8 oz 1⁄8-in.-wide flat rice sticks
1⁄4 cup rice vinegar
1⁄4 cup fish sauce
2 Tbsp fresh lime juice
1 Tbsp sugar
3 Tbsp peanut oil or other vegetable oil
1 lb raw, peeled and deveined shrimp (any size)
1 Tbsp minced garlic
2 large eggs
8 thinly sliced radishes
4 scallions, cut in 1-in. lengths
1⁄4 cup dry-roasted unsalted peanuts, finely chopped
1⁄4 cup finely chopped fresh cilantro

Directions:

Soak the rice sticks in warm water to cover 20 minutes until softened.

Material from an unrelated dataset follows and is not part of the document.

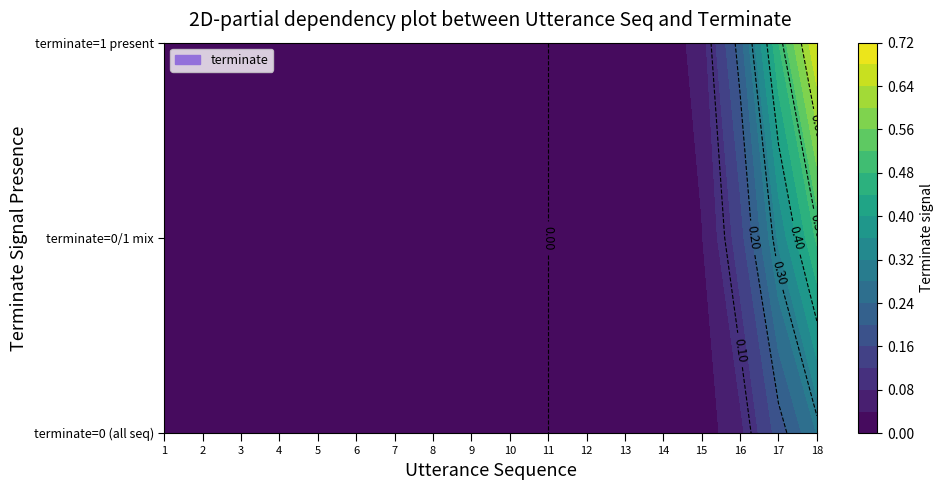

The value of 2 at 3 is 0. True or false?

True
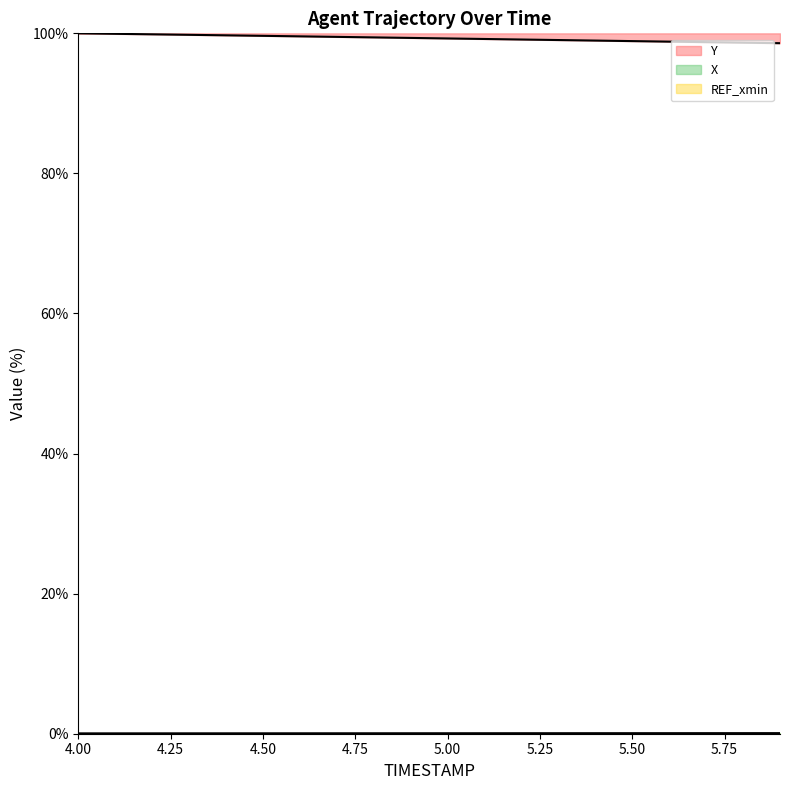

The Y series shows 22.0 at 4.3. True or false?

False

Drain.
Meanwhile, mix vinegar, fish sauce, lime juice and sugar in a cup.
Heat 1 Tbsp oil in a large nonstick skillet over medium-high heat. Add shrimp and garlic; cook 1 to 3 minutes, stirring two or three times, until cooked through. Transfer to a plate.

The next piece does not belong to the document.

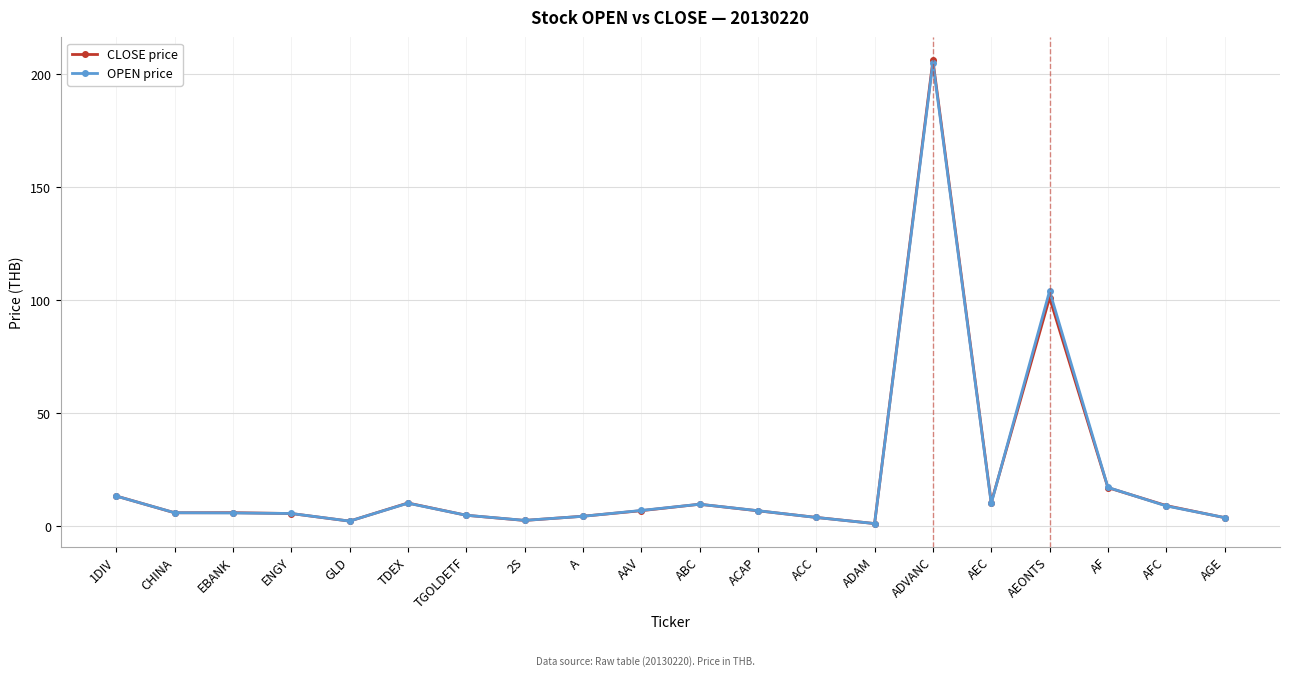

True or false: OPEN price has more than 2 points higher than both neighbors.

True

Heat remaining 2 Tbsp oil over medium-high heat. Add eggs and stir just until set. Add the radishes, scallions, drained rice sticks and vinegar mixture. Cook, stirring, 1 minute, or until rice sticks soften and wilt.
Place on a serving platter; top with shrimp, peanuts and cilantro. Toss to mix.